Londyn był jednym z pierwszych miast, które zaproponowały technologiczne podejście do problemu. Przykładem jest uruchomiona w 2017 roku aplikacja miejska o nazwie Play London with Mr Bean. Jej głównym celem była pomoc turystom w odkrywaniu mniej znanych części miasta i jego okolic. Kierowanie do nich ruchu oraz promocja lokalnego biznesu. Wszystko w formie gry miejskiej. Innym wiodącym przykładem w wykorzystaniu nowych technologii w radzeniu sobie z problemem overtourismu jest Amsterdam i karta miejska I Amsterdam. Jest to przewodnik po mieście, karta na transport publiczny, rejsy po kanałach. Karta daje również dostęp do muzeów, wypożyczalni rowerów, a także zniżek w restauracjach i na koncertach. Zespół I Amsterdam, wykorzystuje dane zapisane w chipie karty do badania zachowań turystów. Stara się zarządzać tłumem w sposób bardziej zrównoważony, oferując alternatywne atrakcje w innych dzielnicach i okolicznych obszarach wiejskich. 

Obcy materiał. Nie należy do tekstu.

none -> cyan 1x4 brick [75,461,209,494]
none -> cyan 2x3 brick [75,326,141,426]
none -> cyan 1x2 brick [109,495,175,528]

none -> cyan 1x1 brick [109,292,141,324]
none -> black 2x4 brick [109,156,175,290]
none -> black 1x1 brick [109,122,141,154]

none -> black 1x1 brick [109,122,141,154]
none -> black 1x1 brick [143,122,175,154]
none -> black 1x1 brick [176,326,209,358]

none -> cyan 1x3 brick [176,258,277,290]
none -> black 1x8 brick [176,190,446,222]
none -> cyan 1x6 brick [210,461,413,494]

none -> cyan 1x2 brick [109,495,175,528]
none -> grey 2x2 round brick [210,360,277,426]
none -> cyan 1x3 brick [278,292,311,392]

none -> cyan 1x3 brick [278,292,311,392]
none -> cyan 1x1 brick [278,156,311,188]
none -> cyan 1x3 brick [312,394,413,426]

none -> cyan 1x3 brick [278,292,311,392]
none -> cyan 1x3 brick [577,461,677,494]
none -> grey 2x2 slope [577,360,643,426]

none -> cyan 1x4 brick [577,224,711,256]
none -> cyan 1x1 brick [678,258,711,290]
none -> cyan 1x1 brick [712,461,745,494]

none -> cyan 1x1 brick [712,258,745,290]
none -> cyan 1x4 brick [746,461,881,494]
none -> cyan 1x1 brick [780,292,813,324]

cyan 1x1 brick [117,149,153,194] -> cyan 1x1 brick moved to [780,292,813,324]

Wymiana danych dobra dla wszystkich 

Według specjalistów z branży IT kluczem do sukcesu w wykorzystaniu nowoczesnych aplikacji i big data w moderowaniu nadmiernym ruchem turystycznym jest wymiana danych pomiędzy różnymi firmami i podmiotami na terenie miasta. Podobnie jak to robią na przykład korporacje taksówkowe. Mimo, że to konkurencyjne firmy, jednak ściśle kooperują w tym zakresie, gdyż pomaga to każdej z nich w rozwoju biznesu. Podobną strategię powinny przyjąć władze miast turystycznych i rozpocząć budowę zintegrowanych rozwiązań IT. Takich, które połączą różne bazy danych i zaangażują kluczowe firmy z branży:

  • hotelarskiej,
  • lotniczej,
  • rozrywkowej,
  • gastronomicznej,
  • a w szczególności OTA, czyli agencje turystyczne online (Booking, Airbnb, Kayak i wiele innych).

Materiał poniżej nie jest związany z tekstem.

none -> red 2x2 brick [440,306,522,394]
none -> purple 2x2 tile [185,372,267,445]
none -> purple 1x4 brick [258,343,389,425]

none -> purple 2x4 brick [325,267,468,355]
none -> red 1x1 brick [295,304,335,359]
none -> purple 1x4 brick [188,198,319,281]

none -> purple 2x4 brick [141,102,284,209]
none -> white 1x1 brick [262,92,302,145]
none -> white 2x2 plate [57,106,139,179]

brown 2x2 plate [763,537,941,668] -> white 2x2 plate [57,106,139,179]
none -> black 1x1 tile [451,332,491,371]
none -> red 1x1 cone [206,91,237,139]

To one w dużej mierze kształtują ruch turystyczny. Oprócz tego należy zmodyfikować narzędzia marketingowe używane przez władze miast oraz przez DMO (destination management organisation), które tworzą strategię w tym zakresie. 

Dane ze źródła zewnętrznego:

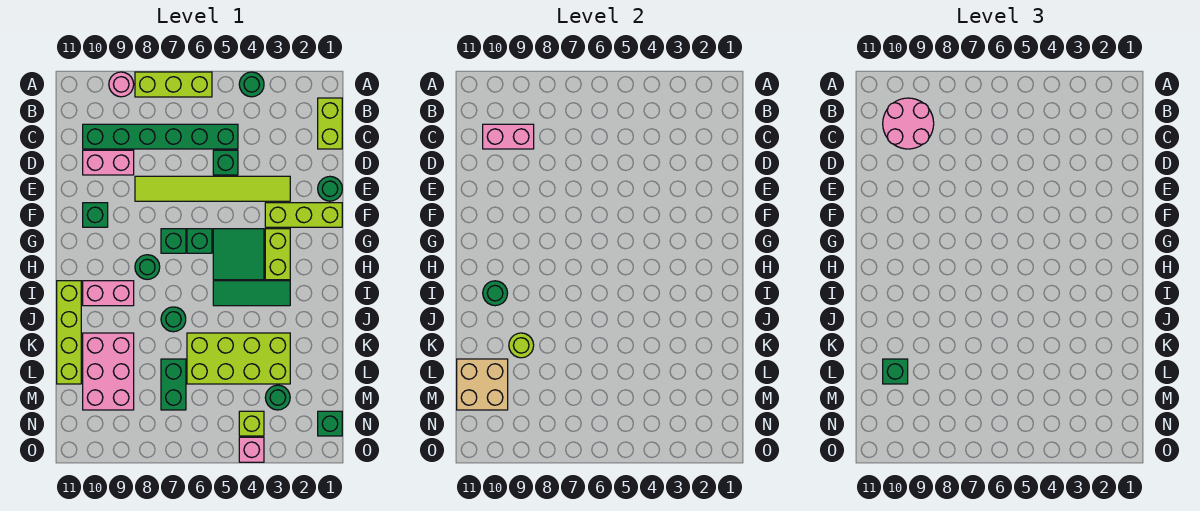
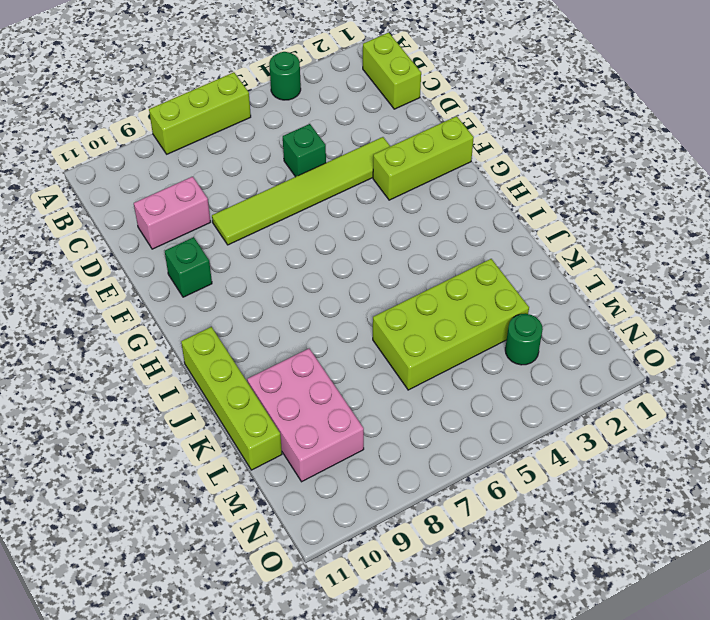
none -> pink 1x1 round brick [109,72,134,97]
none -> green 1x6 brick [83,124,238,149]
none -> green 1x1 round brick [318,176,342,201]
none -> lime 1x2 brick [265,229,290,280]

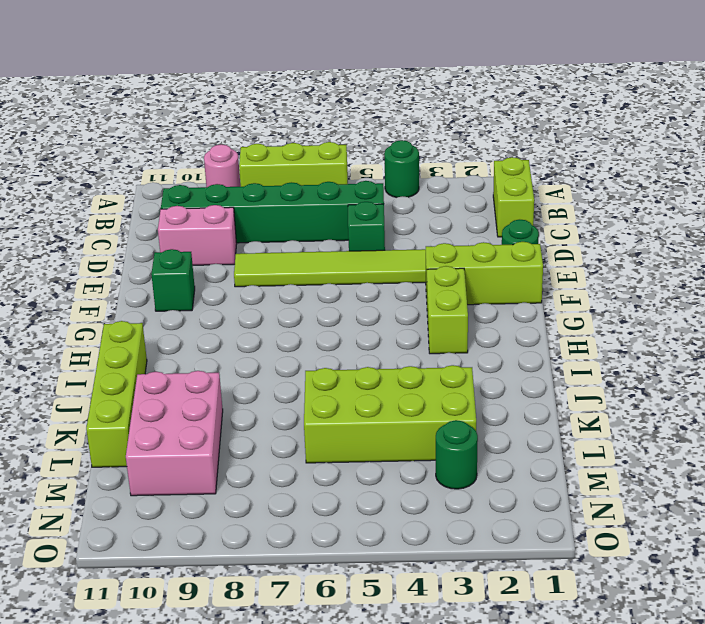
none -> green 2x2 tile [213,229,264,280]
none -> green 1x1 brick [187,229,212,253]
none -> green 1x1 brick [161,229,186,253]
none -> green 1x1 round brick [135,255,160,280]

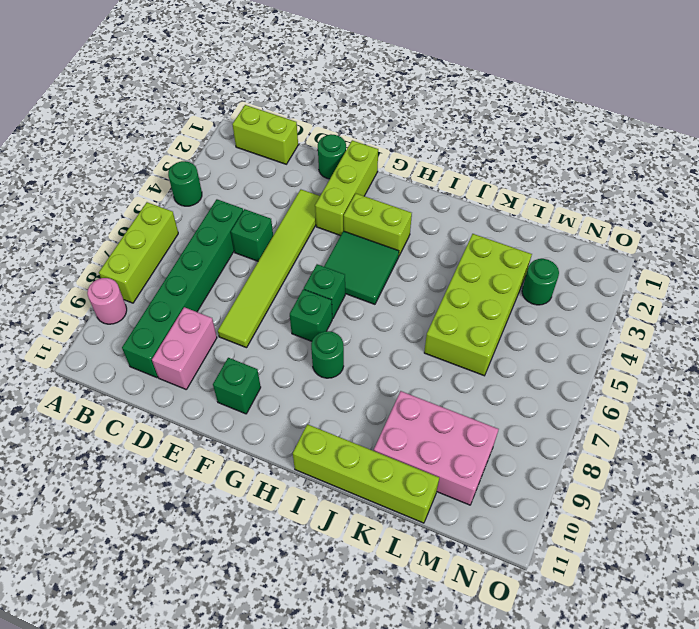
none -> green 1x3 tile [213,281,290,306]
none -> pink 1x2 brick [83,281,134,306]
none -> green 1x1 round brick [161,307,186,332]
none -> green 1x2 brick [161,359,186,410]

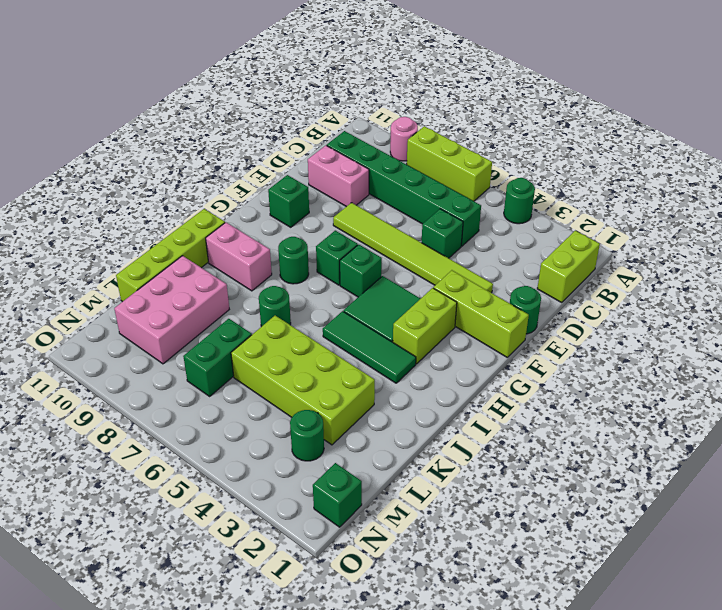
none -> lime 1x1 brick [239,411,264,436]
none -> pink 1x1 brick [239,437,264,462]
none -> pink 1x2 brick [483,124,534,149]
none -> green 1x1 round brick [483,281,508,306]

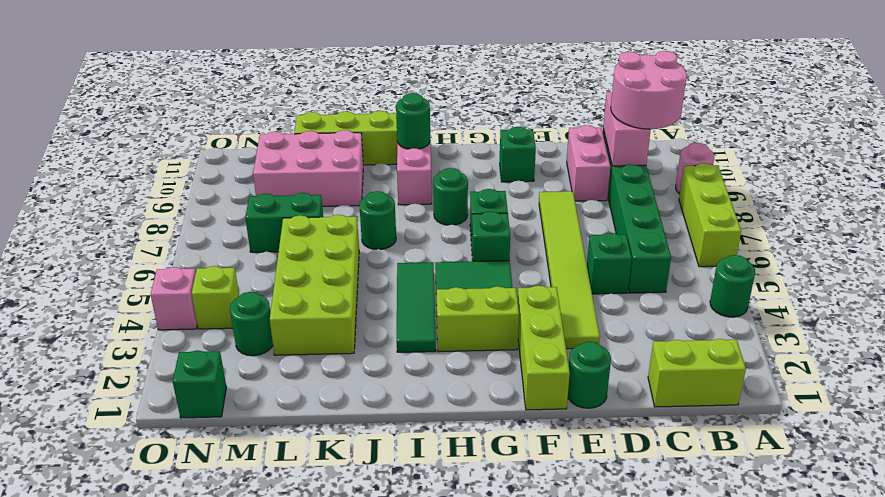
none -> lime 1x1 round brick [509,333,534,358]
none -> tan 2x2 brick [457,359,508,410]
none -> green 1x1 brick [883,359,908,384]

Strategia oparta o nowe technologie

Aplikacje oparte na big data, pomogą lepiej poznać preferencje turystów oraz umożliwią moderowanie ruchem turystycznym. Jeśli dodać do tego uwzględnienie interesu mieszkańców borykających się z problemami over tourismu, które również powinny znaleźć się w polityce zrównoważonego rozwoju, to otrzymujemy właściwe narzędzie do zarządzania ruchem turystycznym. Kluczem powinno być pozyskanie turysty jakościowego. Takiego, który zainteresowany jest poznaniem miejsca, kultury historii etc. Nie tylko zrobieniem tych samych co wszyscy zdjęć do mediów społecznościowych oraz głośną i tanią rozrywką.